Recently a little book was sent to us for review. Written by an evangelical Anglican it is intended to encourage all Christians to make themselves better acquainted with the Bible. This is something which ought to be encouraged; ignorance is no real foundation for anyone’s faith, or lack of it. But I had hardly started on the book when I was struck by the phrase, “that Catholics were never encouraged to read the Bible”.

I would have thought that this ancient canard had been quite abandoned even in the most extreme of Protestant circles. So it was surprising to see it raising its tousled little head again.

For, of course, it isn’t true and never was. And the evidence that it was not true is before our eyes.

For the first 16 centuries of Christianity, most people could not read anything, let alone the Bible, whether in Hebrew or Greek. The mass of people depended for a knowledge of the Scriptures on stained glass images, wall paintings, and the festival floats that developed into the Mystery Plays. Legends drawn from apocryphal literature also flourished.

But with the invention of printing this began to change. Bibles, not merely in the Latin of St Jerome, but in other vernacular languages (we have to remember that Latin was once the common vernacular of Europe), were produced.  

Much is made of the appearance of the ‘authorised’ King James Version of the Bible. This was in 1611, in the reign of James I. What is hardly ever mentioned in this context is that the Catholic English version of the Bible (what we used to call ‘The Douay Version’) had appeared already in two parts, the New Testament in 1582, and the Old Testament in 1609. 

These books were circulated among the English and Irish émigrés in Europe; but their main purpose was to be smuggled into the British Isles and to be read as widely as possible.

We are always hearing about the King James Bible being composed when the English language had reached a peak of perfection; Shakespeare’s language and all that. But much the same language is used in The Douay Version, and in some circles was just as influential.

Indeed, The Douay Version was one of the books which were used by King James’s commission, who also drew on Wycliffe’s version, Henry VIII’s Great Bible, and the 1568 Bishop’s Bible from Queen Elizabeth’s day.

Puritan demands

It was the intention, in response to puritan demands, that the Bible be published without notes. And so it was, except for the very odd insertion in the margin of the date of creation in 4004 BC established by the Church of Ireland Archbishop of Armagh, James Ussher – a note which seemed to the literal minded to be on a par with the inspired text itself.

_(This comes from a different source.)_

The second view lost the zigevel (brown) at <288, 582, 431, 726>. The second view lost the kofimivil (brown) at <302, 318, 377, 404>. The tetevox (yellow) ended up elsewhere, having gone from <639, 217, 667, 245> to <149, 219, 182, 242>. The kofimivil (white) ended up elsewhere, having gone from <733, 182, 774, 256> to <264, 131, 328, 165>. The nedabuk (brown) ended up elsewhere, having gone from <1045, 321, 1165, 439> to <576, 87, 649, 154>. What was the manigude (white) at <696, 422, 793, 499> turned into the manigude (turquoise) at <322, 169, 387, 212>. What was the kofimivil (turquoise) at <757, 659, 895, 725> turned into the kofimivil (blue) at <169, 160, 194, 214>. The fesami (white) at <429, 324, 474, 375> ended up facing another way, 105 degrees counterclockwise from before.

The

But the Catholic view was that the Bible needed explication as it was read. Bishop Richard Challoner’s annotated revision of The Douay Version appeared between 1749 and 1752. It remains in print. Douay Bibles were often given to Catholic couples when they wed. If Catholics “were not allowed to read the Bible” one wonders what all this activity was for.

The Catholic Church was well aware, not so much of the devotional and evangelical effect of the King’s James Bible, which was immense; but also of the strange fundamentalisms that a literal reading of it gave rise to in unguided readers.

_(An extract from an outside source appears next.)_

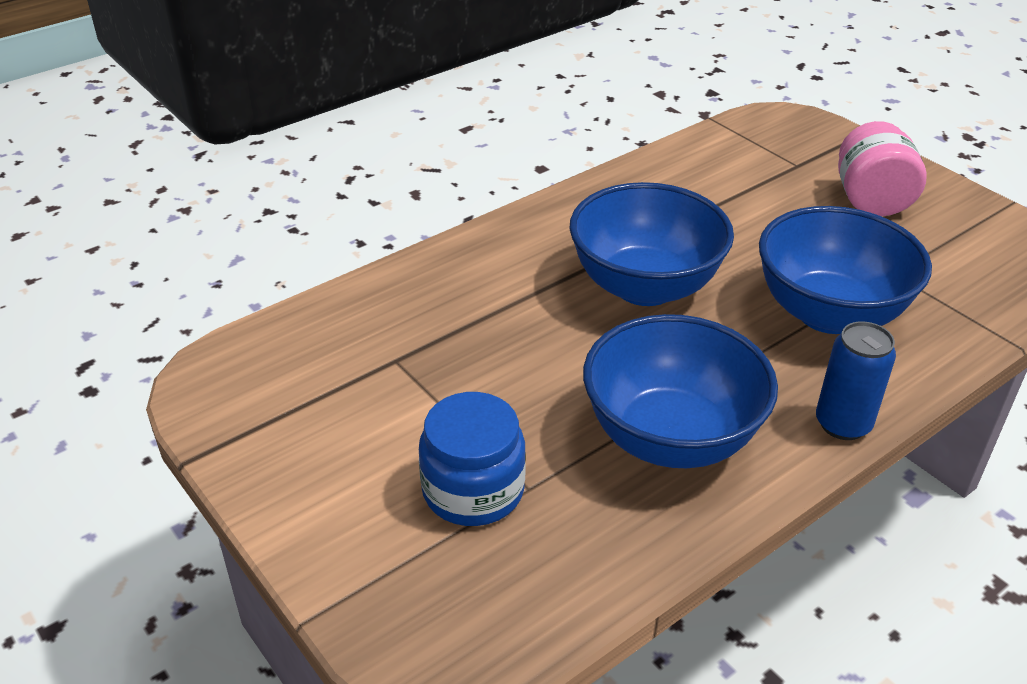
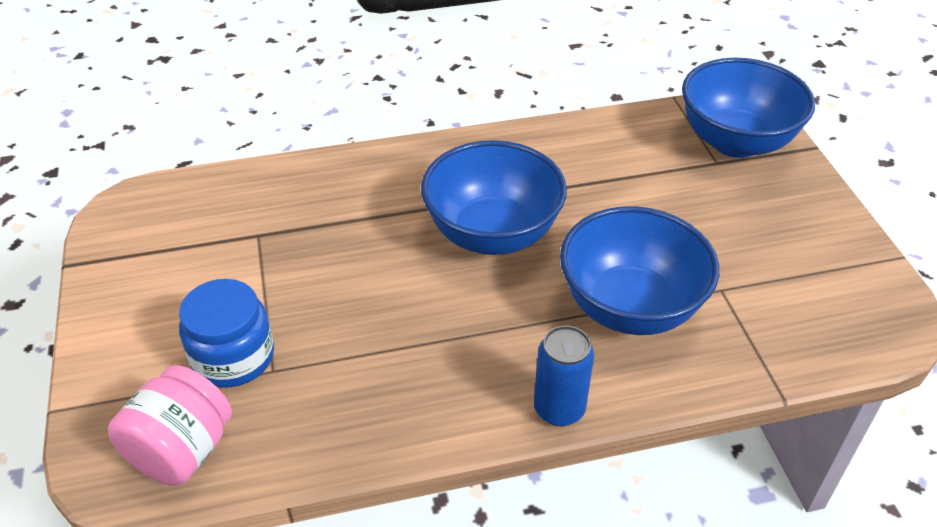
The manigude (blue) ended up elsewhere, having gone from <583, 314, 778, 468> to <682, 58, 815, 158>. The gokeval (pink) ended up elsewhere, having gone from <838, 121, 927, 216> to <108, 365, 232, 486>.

These days the clergy are usually only too happy to encourage everyone to read the Bible, whatever the effects, and not just those parts that familiarity and tradition have made well known through Christmas, Easter and the liturgy.

I have to admit though that some Catholics are now so fixated on what they see as “tradition”, they are not so keen on the Bible. They balk at quotes from the Gospels or Epistles. In one instance I recall mentioning St Paul’s contention that we should be “all things to all men”. I was told that “that might be Scripture”, but the matter under discussion was “real life”, which seemed to me an odd position for an adherent of Archbishop Lefebvre to take up.